OOB customer communications (Re: Looking for Support Contact at Equifax)

JC Dill jcdill.lists at gmail.com
Sun Apr 26 23:18:09 CDT 2009

William McCall wrote:
> I could see someone complaining about the idea of letting a third party
> carry outage info like that... at least in my environment.
How else do you propose getting outage information to your customers?

If the information provider is under your control (not a 3rd party), 
then whatever took out your primary services (internet services, phone 
services) might also take out your access to the outage channel that is 
under your control (e.g. fat-fingered admin messes up an ACL).

I *like it* when my service provider has an OOB network outage channel.  
My biggest complaint has been with networks that setup a channel like 
this but then get "too busy" during an outage to make use of it.  If you 
are going to setup a channel like this, make sure you use it.  Also, if 
you post a partial update, make sure you follow up with more information 
when you have it.  Some of us read the archives to see if this 
information was posted and followed-up on in a timely fashion, to 
evaluate the outage reporting service record before signing up.
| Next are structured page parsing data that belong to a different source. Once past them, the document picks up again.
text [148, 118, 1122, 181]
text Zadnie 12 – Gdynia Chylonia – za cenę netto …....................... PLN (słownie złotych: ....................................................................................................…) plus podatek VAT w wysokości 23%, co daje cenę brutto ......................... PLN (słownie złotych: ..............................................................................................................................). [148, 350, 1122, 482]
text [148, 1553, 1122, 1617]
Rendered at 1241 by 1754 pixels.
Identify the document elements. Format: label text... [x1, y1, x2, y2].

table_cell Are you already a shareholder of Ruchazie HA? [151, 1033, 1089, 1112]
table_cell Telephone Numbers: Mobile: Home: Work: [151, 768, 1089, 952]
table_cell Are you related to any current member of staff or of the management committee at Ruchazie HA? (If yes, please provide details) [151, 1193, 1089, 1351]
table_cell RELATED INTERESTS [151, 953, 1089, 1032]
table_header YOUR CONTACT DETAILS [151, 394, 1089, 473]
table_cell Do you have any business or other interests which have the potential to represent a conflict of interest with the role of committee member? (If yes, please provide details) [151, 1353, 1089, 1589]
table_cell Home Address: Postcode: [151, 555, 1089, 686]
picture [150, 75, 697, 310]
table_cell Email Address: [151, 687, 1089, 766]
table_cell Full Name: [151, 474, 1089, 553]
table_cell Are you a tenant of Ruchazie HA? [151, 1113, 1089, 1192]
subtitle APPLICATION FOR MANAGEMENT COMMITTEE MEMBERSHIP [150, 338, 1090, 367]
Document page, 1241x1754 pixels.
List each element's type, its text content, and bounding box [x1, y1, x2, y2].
Suresh Ramasubramanian wrote:
> If your email and phone communications are down due to a connectivity
> break, and your customers get connectivity from you [assume no backup
> links, by default .. you'd be surprised at how many smaller customers
> get by with a single link and no backups at all.  If their
> connectivity is down too - they just cant get to twitter right?
Um... what about text messages to these newfangled cell phone thingies? 


Unless you are AT&T or Comcast (or similar) and your customers have 
U-Verse or Comcast Triple Play (or similar) it has to be a fairly 
widespread outage to take out your customer's landlines, internet, and 
cell phones too.  If your network has that big of an outage, your 
customers can follow the outage news updates on the radio.